Text passage ->
A further embodiment having a single conductive strip 17 is illustrated in FIG. 5. FIG. 5 comprises four views. From top to bottom these comprise a first orientation of the antenna shown in outline; a second, rotated orientation of the antenna shown in outline; a rotated orientation in which conductive material is shown in black; and the first orientation in which conductive material is shown in black.

In the embodiment of FIG. 5, a single slot 14 is formed in the outer conductor. The single slot 14 may extend around the circumference of the coaxial feed by, for example, 280 to 310 degrees. A slot length of 302.7 degrees will provide a conductor width equal to the cable radius. This configuration may also be used to simplify the construction. In some circumstances, the roundness of the radiation pattern may be minimally impacted by imbalance by the lack of symmetry in the construction of the antenna of FIG. 5, as indicated in FIG. 6. FIG. 6 comprises four views which are now described from top to bottom. The first (top) view of FIG. 6 is an axial cross section of the antenna of FIG. 5, showing the single conductive strip 17. A second view of FIG. 6 is a side view of the antenna of FIG. 5. The third view and fourth (bottom) view of FIG. 7 are longitudinal cross sections taken at perpendicular angles.

Another variant is presented in FIG. 7 with a tri-conductor arrangement that may provide enhanced tri-axial symmetry or balance the mechanical forces between the outer conductor and the capacitive ring 11. Three conductive strips 18 are positioned around the circumference of the coaxial cable. The three conductive strips 18 are positioned between three slots 19. The first (top) view of FIG. 7 shows a side view of the antenna of FIG. 7. The second (bottom) view of FIG. 7 shows an axial cross-section.

The arrangement of inductive conductors may also include stepped sections to add additional capacitance as illustrated in FIG. 8. FIG. 8 comprises four views which are now described from top to bottom. The first (top) view and second view show a first stepped-slot embodiment in outline (first view) and with conductive material represented in black (second view). In the first stepped-slot embodiment, a slot comprises a wide section 21 in the centre of the slot and narrow sections 22, 20 at the ends of the slot. The remaining conductive material is shown as 23.

Data ->
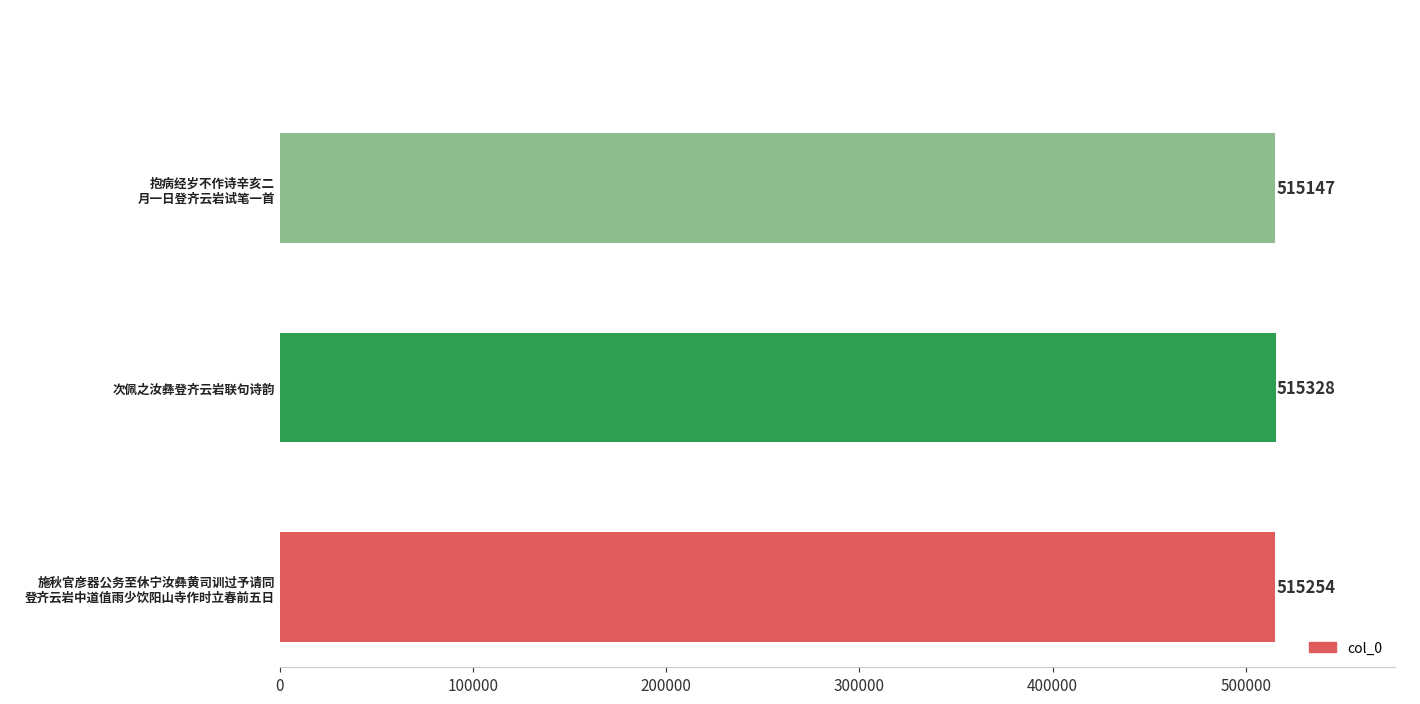

How many values are between 515147 and 515328?

3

Questions ->
a. Retype the antenna passage, starting with "A further embodiment" and going on through "shown in black.".
b. Name every figure number that the antenna passage refers to.

Responses per task ->
a.
A further embodiment having a single conductive strip 17 is illustrated in FIG. 5. FIG. 5 comprises four views. From top to bottom these comprise a first orientation of the antenna shown in outline; a second, rotated orientation of the antenna shown in outline; a rotated orientation in which conductive material is shown in black; and the first orientation in which conductive material is shown in black.

b. FIG. 5, FIG. 6, FIG. 7, FIG. 8